Unzip the file and take a look at the images in the different folders there. Also take a look at the *Readme.txt* and make sure you understand the structure of the classification task before starting. Below is a cell to download the training and testing data for this benchmark onto this machine.

*Note:* Remember to run this notebook on [Kaggle](https://www.kaggle.com/) or [Google Colab](https://colab.research.google.com) with GPU hardware acceleration enabled! This will make training your network *much* faster.

In [None]:
![ ! -d 'GTSRB' ] && curl -O https://sid.erda.dk/public/archives/daaeac0d7ce1152aea9b61d9f1e19370/GTSRB-Training_fixed.zip
![ ! -d 'GTSRB' ] && unzip -q GTSRB-Training_fixed.zip

![ ! -d 'GTSRB' ] && curl -O https://sid.erda.dk/public/archives/daaeac0d7ce1152aea9b61d9f1e19370/GTSRB_Online-Test-Images-Sorted.zip
![ ! -d 'GTSRB' ] && unzip -q GTSRB_Online-Test-Images-Sorted.zip

![ ! -d 'GTSRB' ] && rm -rf GTSRB/Online-Test-sort/Images

Below is some code we've already provided to load the data. It is not required you understand what the functions in this cell do exactly. The functions mostly deal with the slightly more complicated loading of the images, as they're all in different folders and have a `.ppm` format. Additionally, it resizes all images to a standard *32 x 32* size, so they'll all fit into a neural network with the same input layer size. 

In [None]:
import os
import cv2
import numpy as np

def build_image_path_list(data_dir):
    image_path_list = []
    for root, dirs, files in list(os.walk(data_dir))[1:]:
        image_path_list.extend([(os.path.join(root, f), int(root.rsplit(os.sep, 1)[1]))
                                for f in files if f.endswith('.ppm')])
    return image_path_list
    
def load_data(data_dir, size=32):
    image_list, target_list = [], []

    for image_path, target in build_image_path_list(data_dir):
        image_list.append(cv2.resize(cv2.imread(image_path), (size, size)))
        target_list.append(target)

    return (np.array(image_list), np.array(target_list))

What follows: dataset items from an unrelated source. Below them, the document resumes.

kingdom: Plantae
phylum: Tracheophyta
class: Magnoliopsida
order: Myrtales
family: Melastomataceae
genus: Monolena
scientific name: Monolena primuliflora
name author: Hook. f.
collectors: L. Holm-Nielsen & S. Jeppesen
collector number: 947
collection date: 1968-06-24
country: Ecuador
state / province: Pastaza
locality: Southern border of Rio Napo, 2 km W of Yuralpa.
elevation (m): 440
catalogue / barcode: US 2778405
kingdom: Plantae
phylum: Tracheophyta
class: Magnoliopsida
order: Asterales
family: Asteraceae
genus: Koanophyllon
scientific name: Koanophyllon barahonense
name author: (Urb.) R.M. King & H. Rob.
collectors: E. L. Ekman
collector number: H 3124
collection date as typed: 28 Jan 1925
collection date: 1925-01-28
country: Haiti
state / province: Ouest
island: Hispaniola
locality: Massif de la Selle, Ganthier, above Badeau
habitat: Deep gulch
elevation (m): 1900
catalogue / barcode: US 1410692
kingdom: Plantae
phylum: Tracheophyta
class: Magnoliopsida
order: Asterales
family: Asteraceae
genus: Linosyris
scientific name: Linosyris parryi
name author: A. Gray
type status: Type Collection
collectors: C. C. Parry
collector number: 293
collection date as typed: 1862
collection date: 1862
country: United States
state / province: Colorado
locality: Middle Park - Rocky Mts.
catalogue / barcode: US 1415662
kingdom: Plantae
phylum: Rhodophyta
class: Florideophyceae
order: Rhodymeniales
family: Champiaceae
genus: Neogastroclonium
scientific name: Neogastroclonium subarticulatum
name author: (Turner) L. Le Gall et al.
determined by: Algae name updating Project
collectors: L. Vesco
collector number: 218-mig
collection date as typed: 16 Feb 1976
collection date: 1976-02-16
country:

train_images, train_labels = load_data(os.path.join('GTSRB', 'Training'))
test_images, test_labels = load_data(os.path.join('GTSRB', 'Online-Test-sort'))

print(f'Training images loaded: {train_images.shape}')
print(f'Training labels loaded: {train_labels.shape}')
print(f'Testing images loaded: {test_images.shape}')
print(f'Testing labels loaded: {test_labels.shape}')

For this assignment you'll have to build and train a deep convolutional neural network yourself for this GTSRB data set. The goal is simply to get as high as possible accuracy on the provided test set, using only the training set to learn. You may of course reuse any code you might find useful from the CIFAR notebook for this, and you are also free to look up any other functions or classes you might want to try from the [TensorFlow Keras API](https://www.tensorflow.org/api_docs/python/tf/keras/) (which is what we've used for the CIFAR notebook too).

As you try different versions of your network, you should briefly document what you've tried for each version in the markdown cell below. You should describe what you've tried, a very brief motivation for why you've tried it and what testing accuracy this version produced.

*Hint:* A common practice when designing larger neural networks is to start by looking at the architectures of models with of state of the art performance from benchmarking competitions. You can read a description of one such famous model, VGG16, in the article here: [Understanding VGG16: Concepts, Architecture, and Performance](https://datagen.tech/guides/computer-vision/vgg16/). Even though the input for this problem is much smaller than the VGG16 input, you can still experiment and see if there any ideas or layer configurations that you can reuse to improve the results of your own network.


#### Version 1

*Your description goes here.*


#### Version 2

*Your description goes here.*

...

...

In [None]:
# YOUR CODE HERE